* **Selected extract**:
In the last decade, graphic novels have made a place for themselves on the shelves of readers young and old. While often misconstrued with comic books, these visual stories are an excellent way for readers of all kinds to experience books. Many graphic novels are geared toward boys and reluctant readers, which is why this list focuses on the female leads found in these stories. The books in this list are all graphic novels with female main characters; some are their own unique stories, while others are graphic representations of well-known tales. These books are best suited to readers ages 8-12.
Contributed by: Mary Lanni

 

 

 

9780439846806 The Stonekeeper (Amulet series book #1)
By: Kazu Kibuishi

After the tragic death of their father, Emily and Navin move with their mother to the home of her deceased great-grandfather, but the strange house proves to be dangerous. Before long, a sinister creature lures the kids’ mom through a door in the basement. Em and Navin, desperate not to lose her, follow her into an underground world inhabited by demons, robots, and talking animals. Eventually, they enlist the help of a small mechanical rabbit named Miskit. Together with Miskit, they face the most terrifying monster of all, and Em finally has the chance to save someone she loves.
9781434207654 Beauty and the Beast: The Graphic Novel
By: Michael Dahl
Illustrated by: Luke Feldman

Presents a graphic novel version of the story of a kind and beautiful maiden who releases a handsome prince from the spell which has made him an ugly beast.
9780375868214 The City of Ember: The Graphic Novel
By: Jeanne DuPrau
Adapted by: Dallas Middaugh
Illustrated by: Niklas Asker

In the year 241, twelve-year-old Lina trades jobs on Assignment Day to be a Messenger to run to new places in her decaying but beloved city, perhaps even to glimpse Unknown Regions.
9781419712173 El Deafo
By: Cece Bell

In this cleverly illustrated graphic novel, Cece Bell re-imagines her childhood self as a superhero bunny with deafness. Cece is only four years old when she becomes deaf. Her doctor gives her a Phonic Ear to help her hear. From then on, her life changes dramatically. The Phonic Ear, a box that hangs around her neck with cords and earbuds attached, makes Cece feel very insecure. Eventually, she realizes that the earbuds, buried deep in her long rabbit ears, give her the superpower of hearing others, even from far away. This superpower leads to the creation of Cece’s new secret identity: El Deafo.
9781596435827 Giants Beware!
By: Jorge Aguirre
Illustrated by: Rafael Rosado

Claudette wants nothing more than to slay a giant, but her little village is too safe and quiet.
9780887768309 Good-bye Marianne
By: Irene N. Watts
Illustrated by: Kathryn E. Shoemaker

Tells the story of Marianne Kohn, an eleven-year-old Jewish girl in Berlin in 1938 who experiences the division in her homeland due to the Nazi regime, and who eventually boards a boat to take her to safety in London.
9781596438736 Hidden: A Child’s Story of the Holocaust
By: Loïc Dauvillier, Marc Lizano, and Greg Salsedo

A grandmother shares the story of her experiences in WWII with her grandchild in this graphic novel for young readers.

* **Recorded data**:
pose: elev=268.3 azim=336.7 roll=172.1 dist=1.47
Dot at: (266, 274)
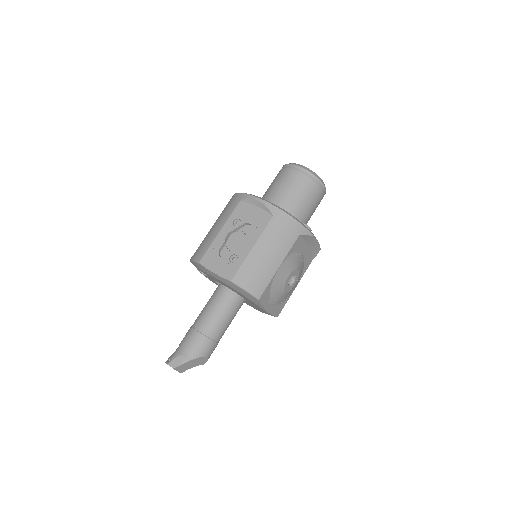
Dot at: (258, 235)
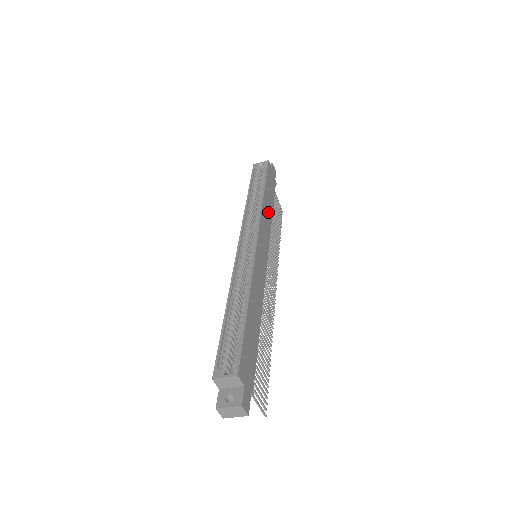
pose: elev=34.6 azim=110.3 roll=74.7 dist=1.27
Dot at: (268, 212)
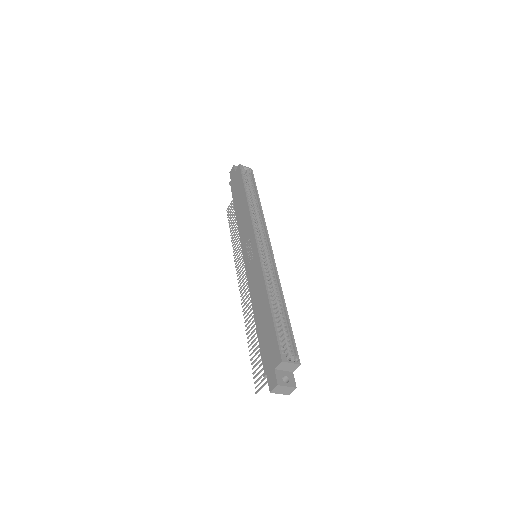
Dot at: occluded
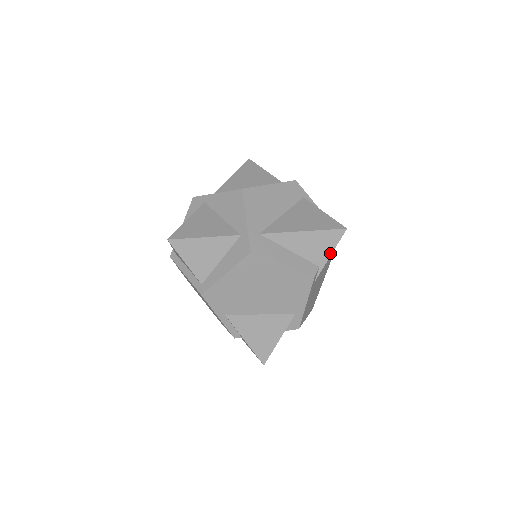
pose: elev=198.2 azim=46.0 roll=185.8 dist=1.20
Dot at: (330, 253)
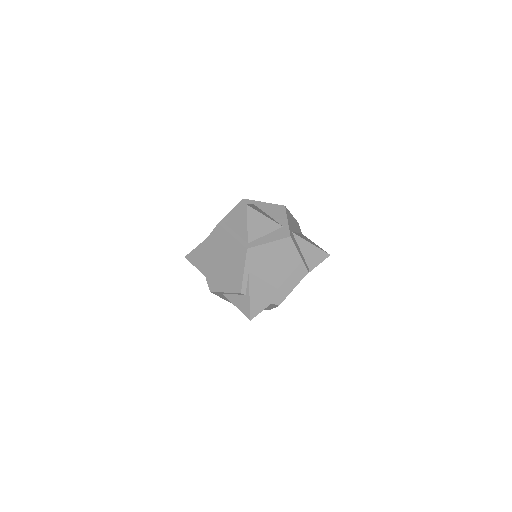
Dot at: (317, 264)
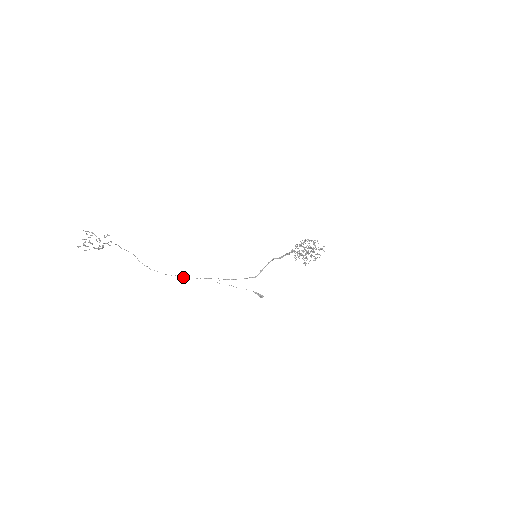
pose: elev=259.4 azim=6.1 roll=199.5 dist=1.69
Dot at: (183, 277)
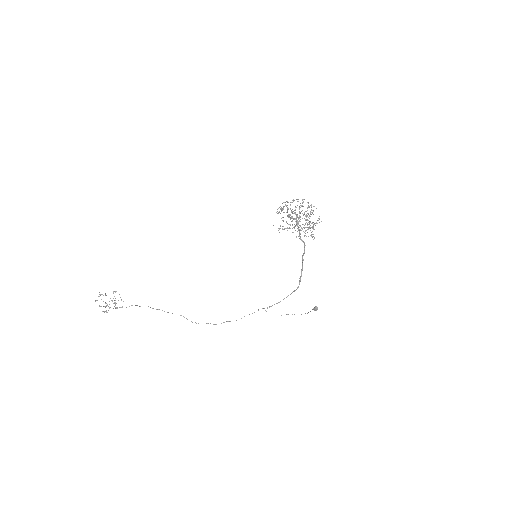
Dot at: (230, 321)
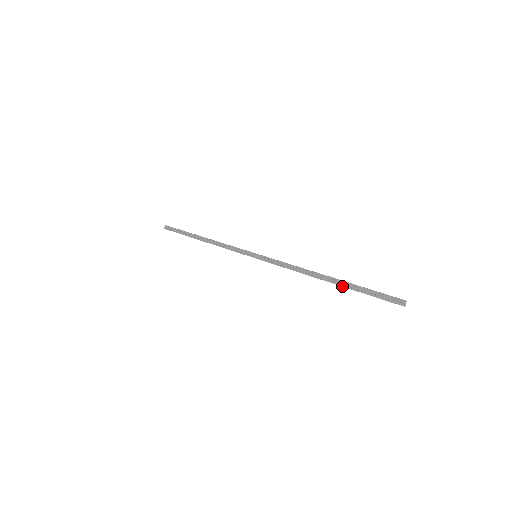
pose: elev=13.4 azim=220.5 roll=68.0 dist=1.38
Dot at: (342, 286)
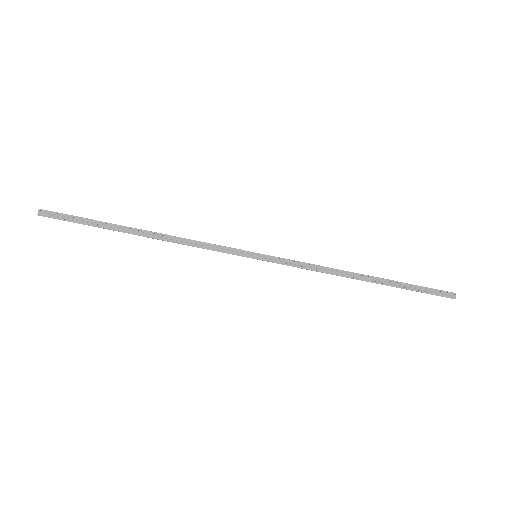
Dot at: (387, 285)
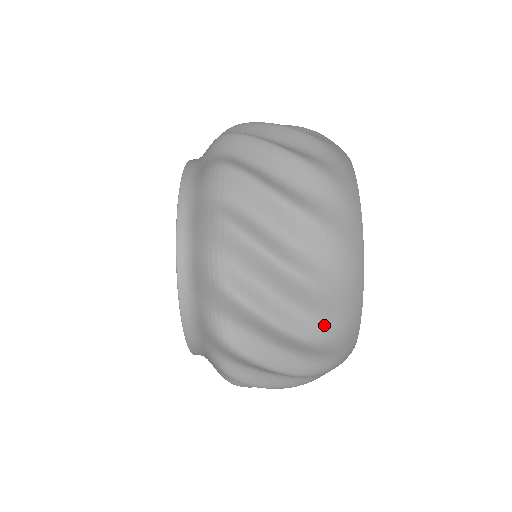
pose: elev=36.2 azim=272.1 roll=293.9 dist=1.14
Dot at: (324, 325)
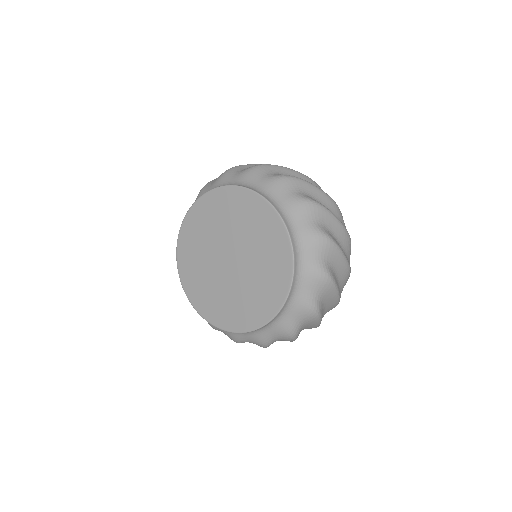
Dot at: occluded
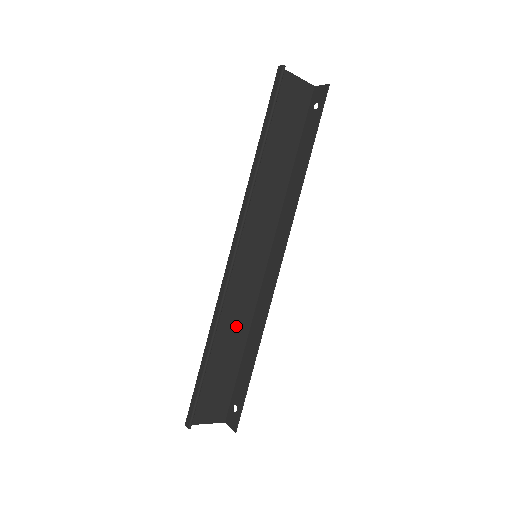
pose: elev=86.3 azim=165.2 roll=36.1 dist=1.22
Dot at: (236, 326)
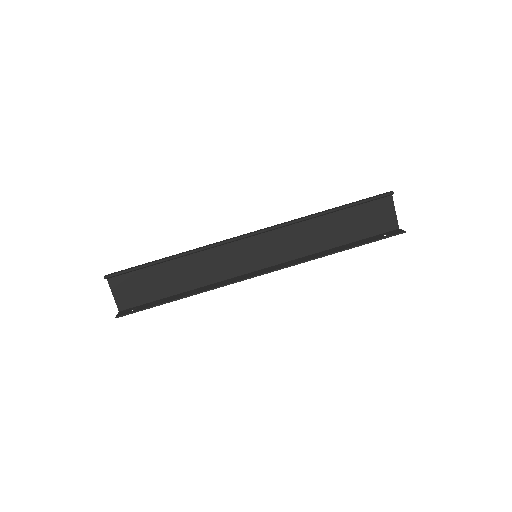
Dot at: (197, 273)
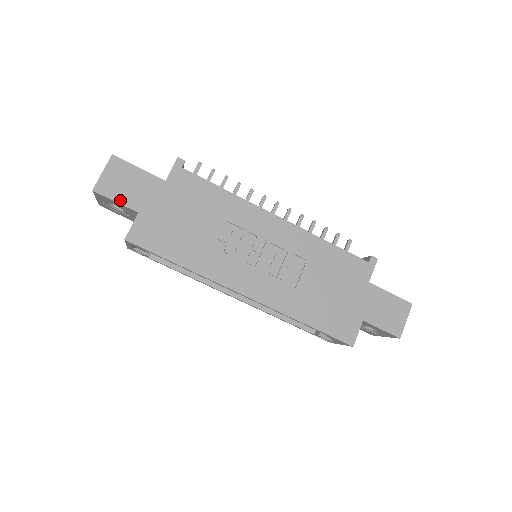
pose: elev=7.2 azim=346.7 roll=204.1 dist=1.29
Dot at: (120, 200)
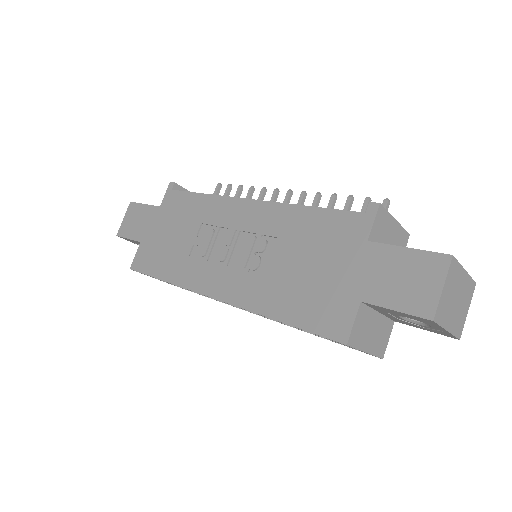
Dot at: (131, 236)
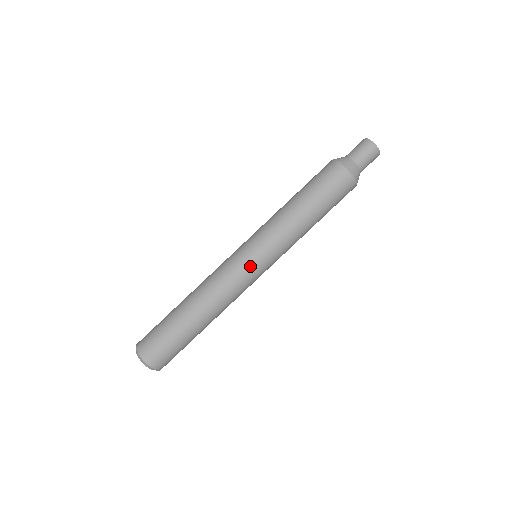
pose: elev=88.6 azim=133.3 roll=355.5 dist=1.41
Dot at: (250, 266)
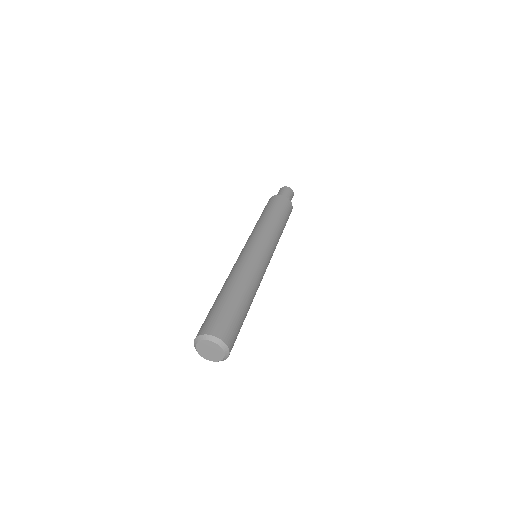
Dot at: (264, 255)
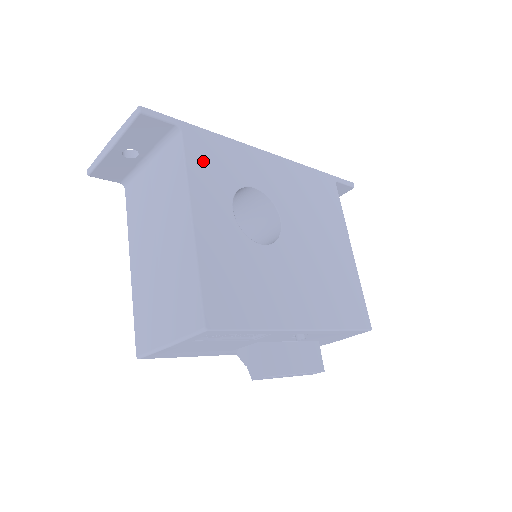
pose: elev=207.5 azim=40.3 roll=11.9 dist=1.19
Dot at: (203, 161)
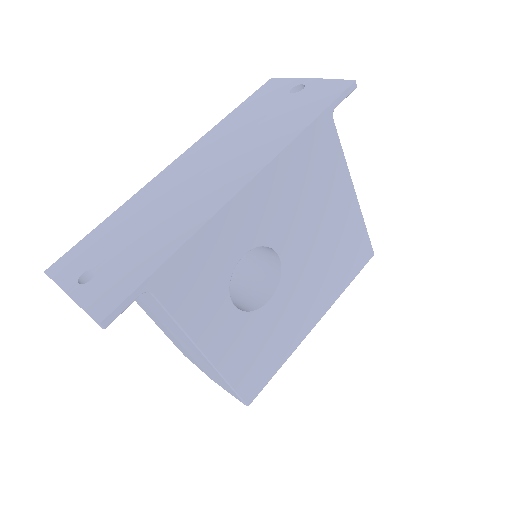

* **Challenge A**: From the graphic novel list, extract the passage between "9780887768309 Good-bye Marianne" and "safety in London.", inclusive.
* **Challenge B**: Render this sentence from the graphic novel list in Spanish: "Claudette wants nothing more than to slay a giant, but her little village is too safe and quiet."
* **Challenge C**: Carry on writing the graphic novel list from its final line.

* **Task result A**:
9780887768309 Good-bye Marianne
By: Irene N. Watts
Illustrated by: Kathryn E. Shoemaker

Tells the story of Marianne Kohn, an eleven-year-old Jewish girl in Berlin in 1938 who experiences the division in her homeland due to the Nazi regime, and who eventually boards a boat to take her to safety in London.

* **Task result B**: Claudette no desea nada más que matar a un gigante, pero su pequeña aldea es demasiado segura y tranquila.

* **Task result C**:
9781626720800 Little Robot
By: Ben Hatke

When a little girl finds an adorable robot in the woods, she presses a button and accidentally activates him for the first time. Now, she finally has a friend. But the big, bad robots are coming to collect the little guy for nefarious purposes, and it’s all up to a five-year-old armed only with a wrench and fierce loyalty to her mechanical friend to save the day!
9781250183873 Stargazing
By: Jen Wang

Moon is everything Christine isn’t. She’s confident, impulsive, artistic . . . and though they both grew up in the same Chinese-American suburb, Moon is somehow unlike anyone Christine has ever known.
9781450798945 Princeless: Save Yourself
By: Jeremy Whitley
Illustrated by: M. Goodwin

Locked in a tower with her sisters and tired of waiting to be rescued by a prince, Princess Adrienne, her sidekick Bedelia, and her guardian dragon Sparky begin a quest to save themselves.
1416926879 To Dance: A Ballerina’s Graphic Novel
By: Siena Cherson Siegel
Illustrated by: Mark Siegel

Dancers are young when they first dream of dance. Siena was six — and her dreams kept skipping and leaping, circling and spinning, from airy runs along a beach near her home in Puerto Rico, to dance class in Boston, to her debut performance on stage with the New York City Ballet.
9780374386153 A Wrinkle in Time
By: Madeleine L’Engle
Illustrated by: Hope Larson

A graphic novel adaptation of the classic tale in which Meg Murry and her friends become involved with unearthly strangers and a search for Meg’s father, who has disappeared while engaged in secret work for the government.

 

Throughout history, underground movements have aided, freed, and saved the lives of numerous groups of people. As the Nazis overcame cities and countries throughout Europe, many citizens fought back by forming underground movements, named Resistance groups. Each of the titles in our list looks at the brave young people who joined the Resistance groups, whether knowingly or not, and the impact it had on them, their families, their friends, and their community.

 

 

 

 

9780545850957 The Bicycle Spy
By: Yona Zeldis McDonough

Twelve-year-old Marcel loves riding his bicycle, and dreams of competing in the Tour de France, but it is 1942 and German soldiers are everywhere, stopping him as he delivers bread from his parents’ bakery around Aucoin. One day he discovers that it is not just bread he is delivering, and suddenly he finds himself in possession of dangerous secrets about his parents and his new friend from Paris, Delphine.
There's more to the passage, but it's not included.